HB Blue Delta Show Guppies ready to go 3 months old Stan Shubel strain. Trios $50. Message or call Karen 604-532-8670. Beautiful Blue Moscow Deltas will be avaliable in 30 days.


----------



## LSCHWARTZ (Oct 29, 2014)

Do you have any albinos?


----------



## kanda (Oct 18, 2014)

I may have albinos soon as one of my Blue Delta Moscows strangely had 3 albino fry. She is suppose to breed true. They are only 1 month old but I intend to breed an albino strain from them.


----------



## kanda (Oct 18, 2014)

I may be interested in a trade. But I have a true selective system with 20 tanks and only pure breeding strain. I would require the best and would return my highest quality trio I have.


----------



## guppygeorge (Sep 6, 2010)

pm sent.......


----------



## kanda (Oct 18, 2014)

All HB Deltas sold, but keeping thread open to interested buyers in the future! Thank you!


----------



## GuppyFan (Jan 3, 2011)

kanda said:


> All HB Deltas sold, but keeping thread open to interested buyers in the future! Thank you!

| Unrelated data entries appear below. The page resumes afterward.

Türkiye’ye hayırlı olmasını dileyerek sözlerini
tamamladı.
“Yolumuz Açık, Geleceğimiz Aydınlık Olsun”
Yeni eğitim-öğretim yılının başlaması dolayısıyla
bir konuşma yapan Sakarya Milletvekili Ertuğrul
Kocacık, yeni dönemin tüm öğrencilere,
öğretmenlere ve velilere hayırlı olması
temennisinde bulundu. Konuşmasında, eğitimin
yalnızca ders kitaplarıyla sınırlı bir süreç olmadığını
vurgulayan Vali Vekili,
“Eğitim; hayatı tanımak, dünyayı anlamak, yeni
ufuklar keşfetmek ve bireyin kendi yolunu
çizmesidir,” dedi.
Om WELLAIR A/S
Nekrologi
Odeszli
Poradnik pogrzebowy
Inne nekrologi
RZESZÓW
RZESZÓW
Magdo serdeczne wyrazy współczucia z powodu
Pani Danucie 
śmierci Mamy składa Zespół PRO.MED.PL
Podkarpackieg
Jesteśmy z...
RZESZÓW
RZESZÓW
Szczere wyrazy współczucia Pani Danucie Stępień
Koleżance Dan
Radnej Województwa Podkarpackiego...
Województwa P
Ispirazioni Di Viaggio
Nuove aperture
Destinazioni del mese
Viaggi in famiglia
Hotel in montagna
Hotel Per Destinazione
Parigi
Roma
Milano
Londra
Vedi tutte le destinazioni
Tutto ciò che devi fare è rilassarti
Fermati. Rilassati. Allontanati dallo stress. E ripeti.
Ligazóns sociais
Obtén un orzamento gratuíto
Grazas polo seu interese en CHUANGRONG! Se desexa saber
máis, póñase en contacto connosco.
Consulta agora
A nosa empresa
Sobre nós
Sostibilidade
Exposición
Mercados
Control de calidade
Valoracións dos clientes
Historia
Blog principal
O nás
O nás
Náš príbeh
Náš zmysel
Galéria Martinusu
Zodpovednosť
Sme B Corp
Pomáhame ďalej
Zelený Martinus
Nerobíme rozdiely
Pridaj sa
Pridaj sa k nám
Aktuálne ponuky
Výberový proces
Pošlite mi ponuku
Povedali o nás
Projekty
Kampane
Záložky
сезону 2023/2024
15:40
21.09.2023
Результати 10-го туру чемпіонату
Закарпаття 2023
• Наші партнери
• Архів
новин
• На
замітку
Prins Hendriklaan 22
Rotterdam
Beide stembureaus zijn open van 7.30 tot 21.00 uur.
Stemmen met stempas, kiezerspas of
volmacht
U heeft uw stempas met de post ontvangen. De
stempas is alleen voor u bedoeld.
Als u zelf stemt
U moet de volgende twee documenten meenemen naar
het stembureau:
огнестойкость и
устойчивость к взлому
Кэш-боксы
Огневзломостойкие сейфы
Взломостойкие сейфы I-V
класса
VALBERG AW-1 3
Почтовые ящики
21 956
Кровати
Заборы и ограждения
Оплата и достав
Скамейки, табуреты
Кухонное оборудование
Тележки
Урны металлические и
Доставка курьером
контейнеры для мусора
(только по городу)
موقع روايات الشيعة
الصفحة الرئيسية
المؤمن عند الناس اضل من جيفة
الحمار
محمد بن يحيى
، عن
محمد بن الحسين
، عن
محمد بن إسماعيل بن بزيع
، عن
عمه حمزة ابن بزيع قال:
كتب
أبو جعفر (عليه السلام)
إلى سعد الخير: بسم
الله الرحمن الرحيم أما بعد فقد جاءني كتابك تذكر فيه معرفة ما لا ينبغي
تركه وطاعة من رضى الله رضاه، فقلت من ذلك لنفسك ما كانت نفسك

I am deeply interested. Sad to see I missed out on this. Please keep me in mind when you have any good quality guppies for sale or trade.


----------



## kanda (Oct 18, 2014)

Thank you to Hi Im Mike and Eternity for visiting my little Aquarium Room! I hope you enjoy your Guppies!


----------



## eternity302 (Apr 22, 2010)

kanda said:


> Thank you to Hi Im Mike and Eternity for visiting my little Aquarium Room! I hope you enjoy your Guppies!


Thank you for showing me your fish room =) I'll take good care of these guys~ If they were fluffy and big, I'd hug em!
Keep up the good work on breeding, they look fantastic!


----------



## fishdragon (Nov 8, 2010)

Any pics ? Wonder what type will called "show guppies"


----------



## eternity302 (Apr 22, 2010)

Show guppies is because they are actually for show. It's a pure strain, and they came from a show breeder.
Karen culls her stock and only chooses the best of the batch to continue to breed. Thus the reason it's show quality.
I'm amazed what she sells it for. I'll post pics for her once I have them out of quarantine


----------



## kanda (Oct 18, 2014)

I have Blue Moscow Deltas, HB Blue Deltas and Rainbow HB Deltas Show Quality Guppies. Karen 604-532-870


----------



## GuppyFan (Jan 3, 2011)

kanda said:


> I have Blue Moscow Deltas, HB Blue Deltas and Rainbow HB Deltas Show Quality Guppies. Karen 604-532-870


Hi Karen, any more for sale and type? Also, are they culls or do you also have show quality available? Thanks!


----------